Figure 12 shows the results of the thickness measurement, and the straight line in the figure shows the simulation results. It can be seen that the thickness of each layer was stable, and the simulation results of the model were in good agreement with the measured values.

Figure 13 shows images of the void content of the specimens manufactured by the process parameters shown in Table 2. It is obvious that void content of the layers gradually increased with the increasing placement speed. Nonetheless, none of the three figures show the trend of higher void content in the bottom layer, as shown in Figure 10. The reason for the preliminary analysis was that the first layer in Figure 10 was only rolled once by the compaction roller, so the void content of the first layer was high. On the contrary, with the increasing of the number of layers, the number of times that the bottom layer prepreg was rolled increased. After the repeated pressure of the roller, the void content of the bottom layer accordingly decreased, whereas the number of rolls on the upper layer reduced less gradually; therefore, the void content increased gradually with the increase of the number of layers. The results of the metallographic test thereby were similar to the simulation results shown in Figure 6, except for the bottom prepreg.
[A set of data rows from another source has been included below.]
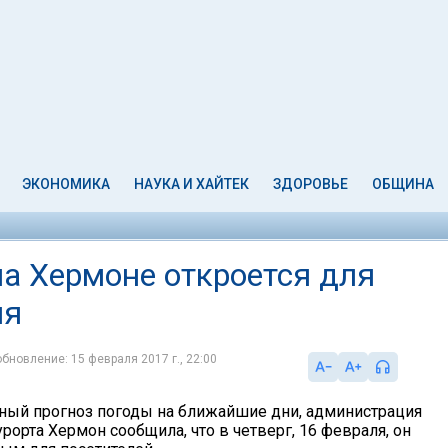
ЭКОНОМИКА
НАУКА И ХАЙТЕК
ЗДОРОВЬЕ
ОБЩИНА
а Хермоне откроется для
ля
обновление: 15 февраля 2017 г., 22:00
ный прогноз погоды на ближайшие дни, администрация
орта Хермон сообщила, что в четверг, 16 февраля, он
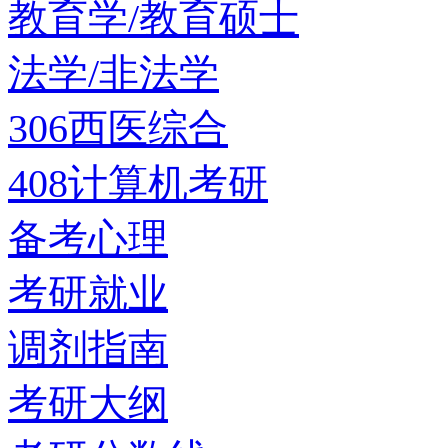
教育学/教育硕士
法学/非法学
306西医综合
408计算机考研
备考心理
考研就业
调剂指南
考研大纲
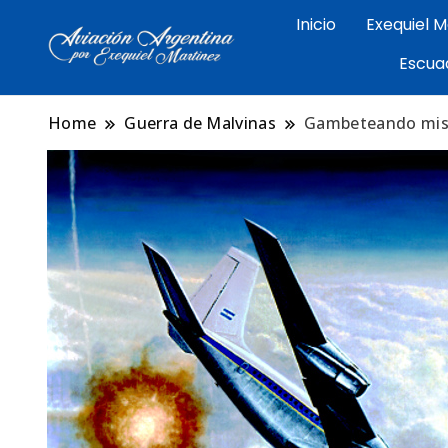
Inicio
Exequiel M
Arte aeronáutico argentino 
Escua
Exequiel Martin
Malvinas
Home
Guerra de Malvinas
Gambeteando mis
Figure 14 shows the comparison between the void content test results of the specimens manufactured by different placement speeds and the simulation results of the model. It is obvious that the void content showed an increasing trend when the placement speed increased. It can also be seen that the test results were equivalent to the simulation results, which proves that the dynamics model established in this work had a certain representativeness for predicting the void content of the layer, but the prediction results were always slightly lower than the measurement results, which was related to the simplification of the model, such as the change of the layer along the length direction being neglected; however, the fact is that during the in situ consolidation process, the layer would become longer along the length direction, which would result in a higher predicted density; thereby, the void content obtained by the model was slightly lower.

5. Conclusions

A void dynamics model and boundary conditions during the process of in situ consolidation were established based on the two-dimensional Newtonian fluid squeeze flow model. The cyclic iteration method was used to predict the variety of the void content during the process of in situ consolidation. The experimental measurement results of the layers’ thickness were in good agreement with the prediction results, and the void content test results of the specimens manufactured at different placement speeds were equivalent to the prediction results, which means the void dynamics model established in this work has certain representativeness for predicting the void content; the metallographic observation results also indicated that the repeated pressure of the compaction roller was beneficial to reduce the void content.